Philippine basketball has hailed “The Triggerman” Allan Caidic as the greatest shooter who has ever played the game.
A former MVP, a PBA Hall of Famer, a member of the last Philippine FIBA Asia gold medal squad, and a record holder for most points and most three-point shots made, these are just some of the many accomplishments of Caidic.
Nearly three decades since he last saw Caidic, Joey Wright, former import of Presto and now head coach of the Adelaide 36ers, still recall the times of playing alongside the greatest shooter he has ever played with.
“I was playing here in 1992 with Allan Caidic,” Wright told FOX Sports Philippines in an exclusive interview. “I think he’s the best shooter Filipinos had ever and the greatest shooter I’ve ever played with.”
Wright will serve at the helm of Adelaide 36ers as they figure in two friendly games against Gilas Pilipinas at the Meralco Gym this weekend.

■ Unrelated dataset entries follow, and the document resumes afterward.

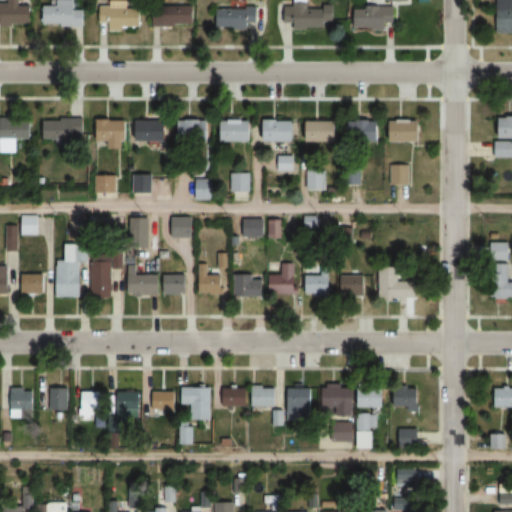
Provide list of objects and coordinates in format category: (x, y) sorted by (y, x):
building: (15, 12)
building: (62, 14)
building: (173, 14)
building: (306, 15)
building: (118, 16)
building: (238, 16)
building: (504, 16)
building: (374, 17)
road: (225, 71)
road: (481, 72)
building: (15, 129)
building: (64, 129)
building: (238, 130)
building: (365, 130)
building: (153, 131)
building: (194, 131)
building: (279, 131)
building: (322, 131)
building: (407, 131)
building: (112, 132)
building: (503, 137)
building: (401, 174)
building: (316, 179)
building: (106, 183)
building: (143, 183)
building: (241, 183)
building: (203, 189)
road: (255, 208)
building: (310, 222)
building: (29, 225)
building: (181, 227)
building: (253, 228)
building: (273, 229)
building: (10, 239)
road: (451, 256)
building: (499, 270)
building: (71, 271)
building: (102, 276)
building: (284, 280)
building: (209, 281)
building: (317, 281)
building: (4, 282)
building: (33, 284)
building: (144, 284)
building: (175, 284)
building: (352, 285)
building: (395, 285)
building: (249, 286)
road: (256, 316)
road: (225, 343)
road: (481, 343)
building: (503, 396)
building: (235, 397)
building: (372, 397)
building: (266, 398)
building: (59, 399)
building: (408, 399)
building: (300, 400)
building: (340, 400)
building: (128, 401)
building: (164, 401)
building: (199, 402)
building: (22, 403)
building: (91, 404)
building: (408, 437)
building: (498, 441)
road: (255, 457)
building: (406, 477)
building: (508, 499)
building: (405, 504)
building: (113, 506)
building: (56, 507)
building: (226, 509)
building: (156, 510)
building: (372, 510)
building: (268, 511)
building: (299, 511)
building: (333, 511)
building: (504, 511)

According to Wright, having someone in the mold of Caidic is essential to any Philippine squad, but he believes there’s only one Caidic.
“I’ve never seen anyone who shoots better and he’s one of the best shooters that I’ve ever seen. The best I’ve ever played,” added Wright.

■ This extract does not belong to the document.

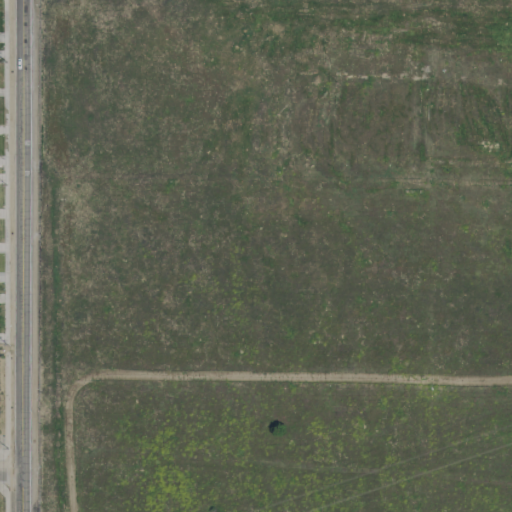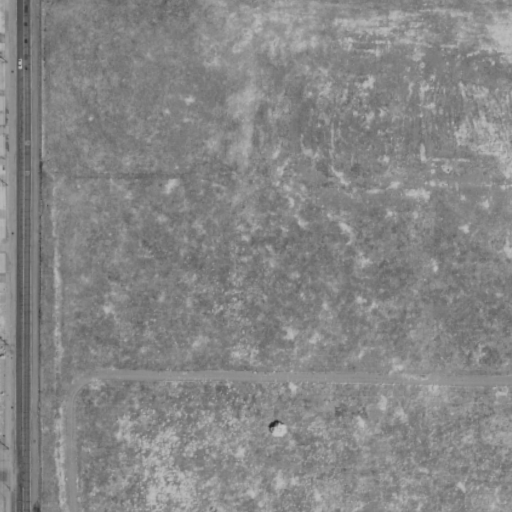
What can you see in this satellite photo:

But Wright also remember two of the greatest players he had ever played against in the PBA. Wright played in the same conference when Tony Harris took the PBA by storm.
Harris set the most number of points by an import in a PBA game, tallying 105 points. He was playing for Swift at the time, then being coached by Yeng Guiao, the current Gilas coach, who won his first ever PBA title in that same conference.
“Coach Yeng coached a great friend of mine, Tony Harris,” added Wright. “I grew up with Tony, we grew up each other down the streets.”
“I’ve seen how Tony broke the record for most points as I played against him. “
Then, there’s Jaworski, who has been a by-word every time Philippine basketball is up for discussion — and Wright remembers him too well.
“He was tenacious and back then, when we realized how long he had played, we had recognized how great a basketball player he was,” said Wright. “He was more than a basketball player. He was a tough guy. But you respect how tough he was and wherever you go, they would know him.”